The Pathans of Rajasthan are a Pathan/Pashtun community found in the state of Rajasthan in India.

History and origin
The community are descendants of Pashtun (Pathan) soldiers and adventurers who came to Rajasthan to serve in the armies of various Rajput princes. While the principality of Tonk was founded by Ameer Khan in 1817, a Yousafzai Pathan, and was the only non-Hindu state in Rajputana, and the community is sometimes referred to as the Tonkia Pathan.  Tonk was incorporated into the Indian Union in 1948. The failure of the 1857 Indian mutiny also led to an influx of Rohilla Pathans from the Rohilkhand region. Other than Tonk, they are also found in the districts of Dungarpur, Pratapgarh, Banswara, Ajmer, Jaipur, Bharatpur and Udaipur. They have three sub-divisions, the Swati, Buneri and Bagodi. Most of the Rajasthan Pathans belong to the Yousafzai tribe. They have long since abandoned Pashto, and now speak Hindustani, as well as various dialects of Rajasthani.

The traditional occupation of the Rajasthani Pathan was serving in the armed forces of the various states in Rajputana. Now many are employed by the state police, as government clerks, as well as in the transport industry. Some also land, especially in Tonk, and are a community of cultivators. They are entirely endogamous, very rarely marrying out of the community.

» Records for the task:
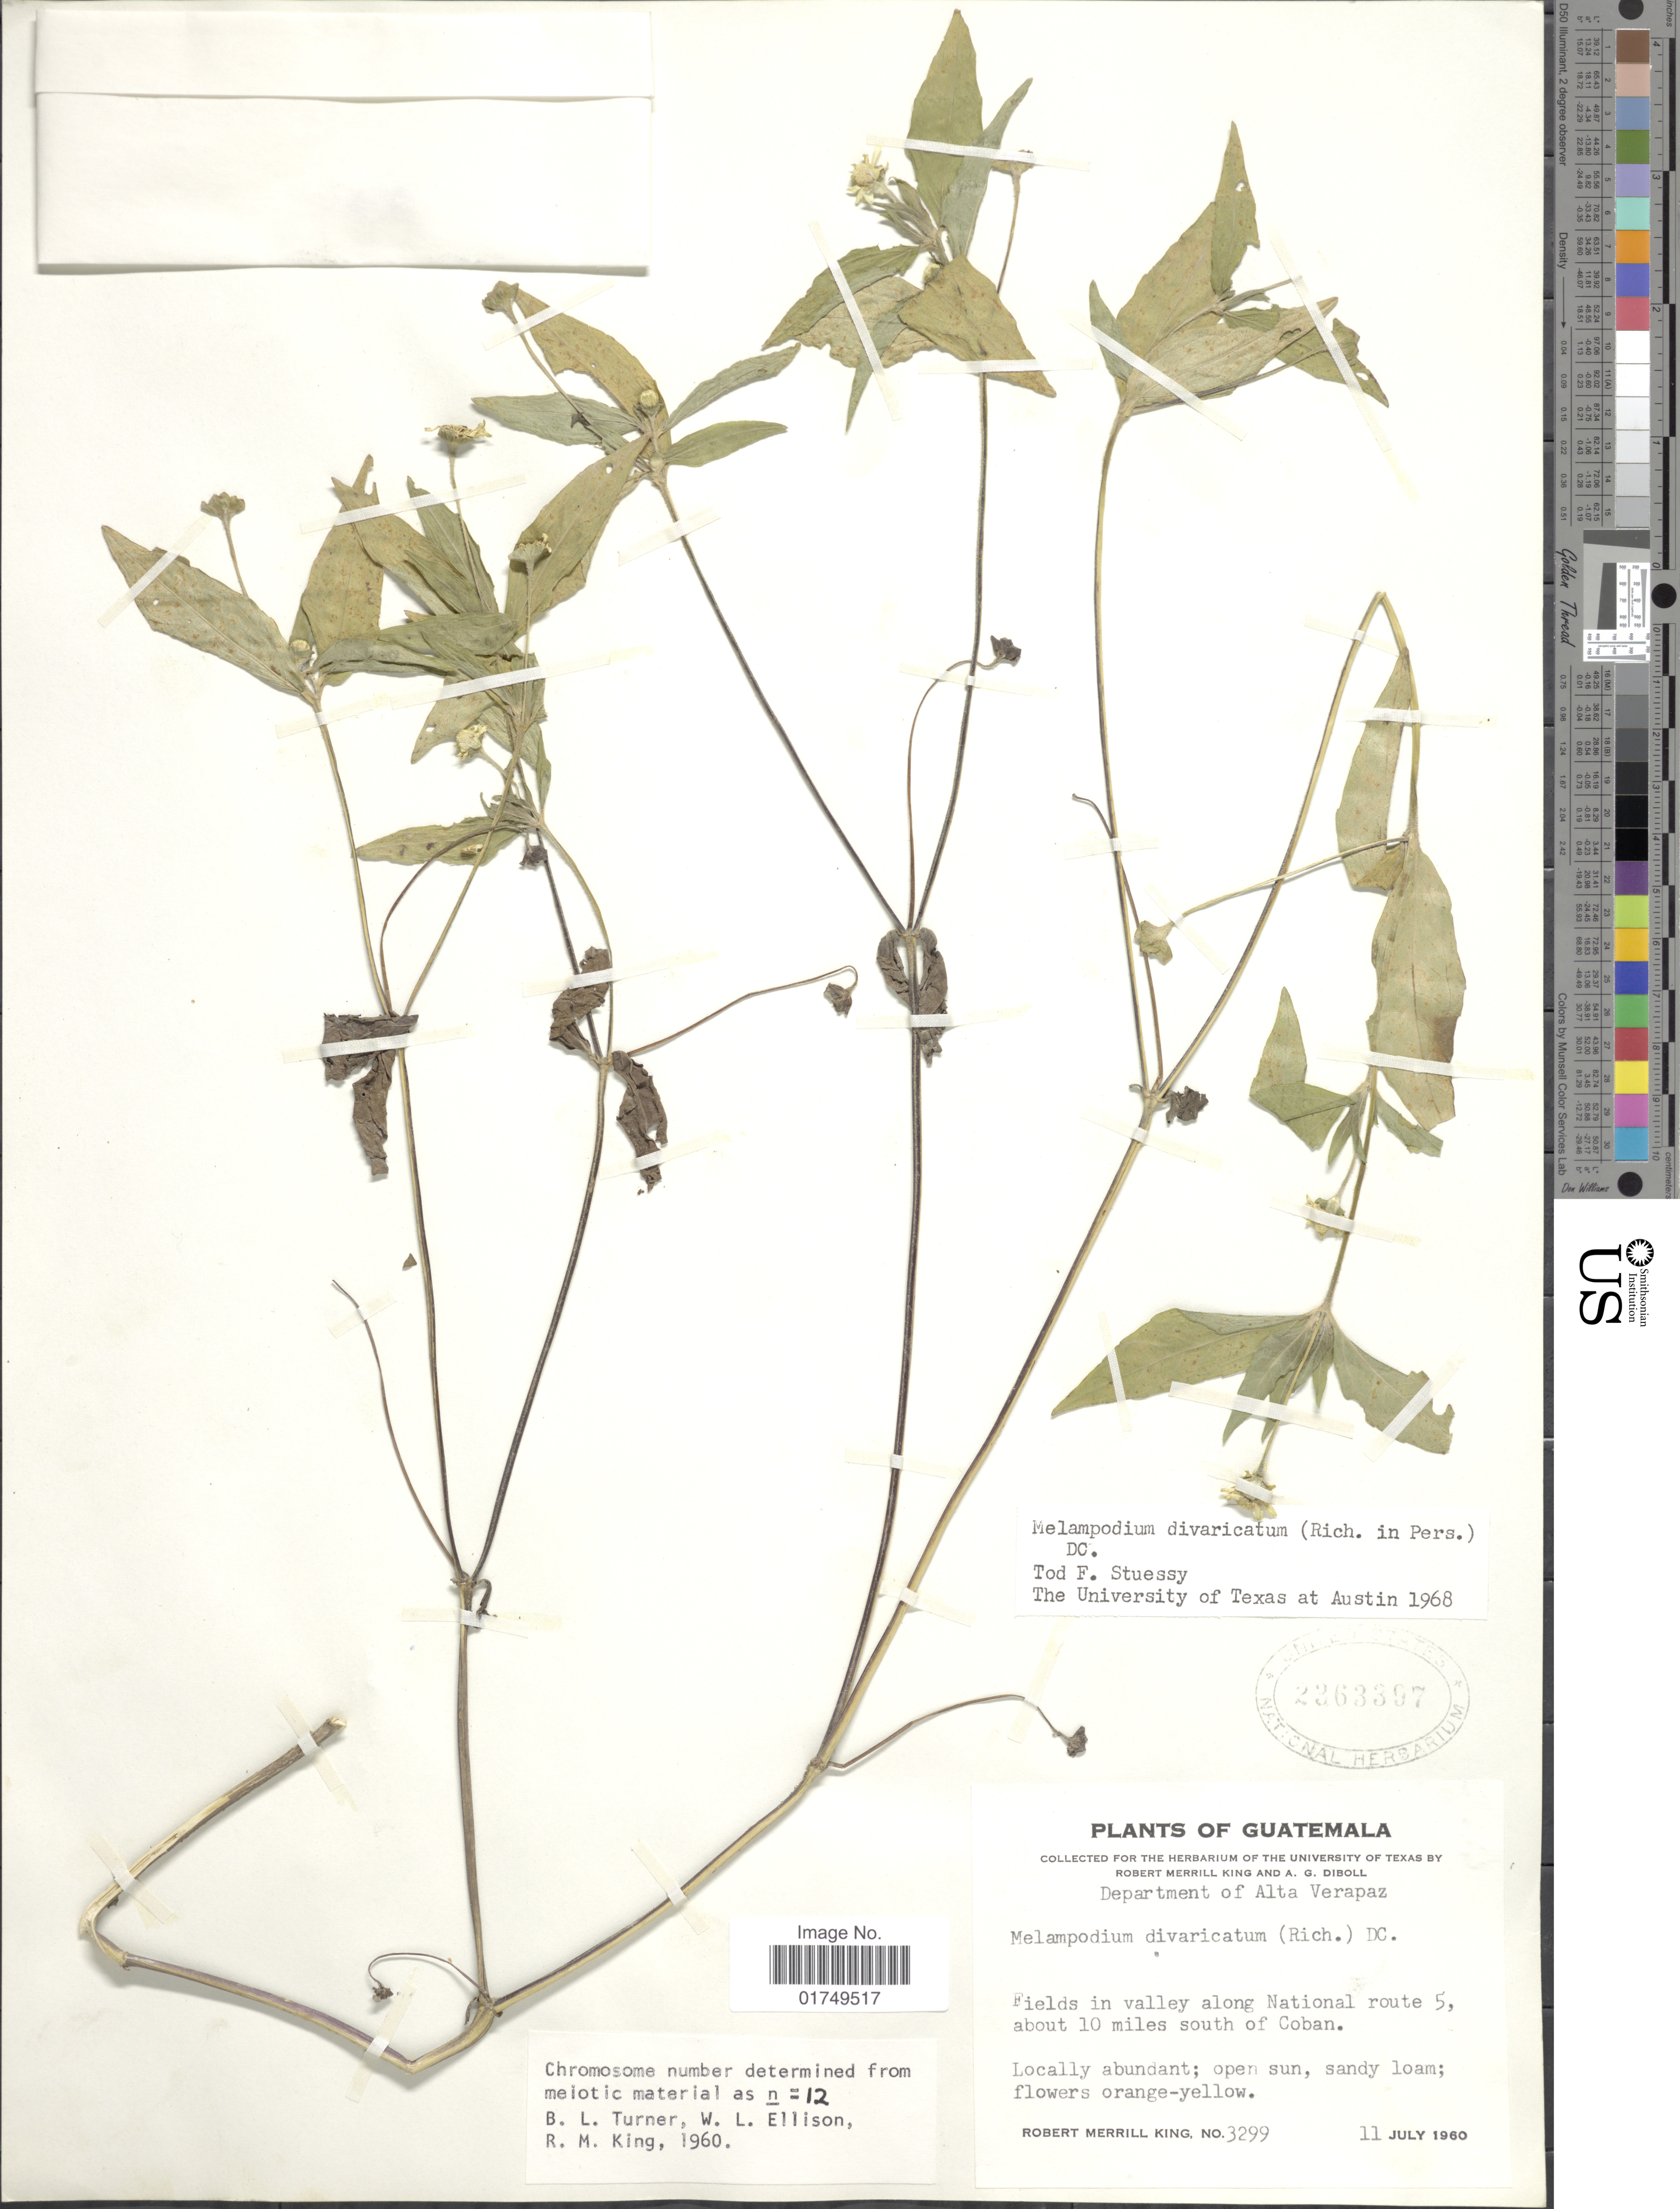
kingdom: Plantae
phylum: Tracheophyta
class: Magnoliopsida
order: Asterales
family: Asteraceae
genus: Melampodium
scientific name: Melampodium divaricatum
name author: (Rich.) DC.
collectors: R. M. King & A. Diboll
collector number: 3299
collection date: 1960-07-11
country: Guatemala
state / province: Alta Verapaz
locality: Department of Alta Verapaz, Fields in valley along National route 5, about 10 miles south of Coban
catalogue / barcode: US 2363397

» What you will do:
1. Write out the part of the passage on the Pathans of Rajasthan that begins with the words "History and origin" and ends with the words "dialects of Rajasthani.".
2. Turn the lines of the listing, from the line containing "collectors: R. M. King & A. Diboll" through the end of the listing, into a numbered list, leaving out any blank lines.

» Solutions for each task:
1.
History and origin
The community are descendants of Pashtun (Pathan) soldiers and adventurers who came to Rajasthan to serve in the armies of various Rajput princes. While the principality of Tonk was founded by Ameer Khan in 1817, a Yousafzai Pathan, and was the only non-Hindu state in Rajputana, and the community is sometimes referred to as the Tonkia Pathan.  Tonk was incorporated into the Indian Union in 1948. The failure of the 1857 Indian mutiny also led to an influx of Rohilla Pathans from the Rohilkhand region. Other than Tonk, they are also found in the districts of Dungarpur, Pratapgarh, Banswara, Ajmer, Jaipur, Bharatpur and Udaipur. They have three sub-divisions, the Swati, Buneri and Bagodi. Most of the Rajasthan Pathans belong to the Yousafzai tribe. They have long since abandoned Pashto, and now speak Hindustani, as well as various dialects of Rajasthani.

2.
1. collectors: R. M. King & A. Diboll
2. collector number: 3299
3. collection date: 1960-07-11
4. country: Guatemala
5. state / province: Alta Verapaz
6. locality: Department of Alta Verapaz, Fields in valley along National route 5, about 10 miles south of Coban
7. catalogue / barcode: US 2363397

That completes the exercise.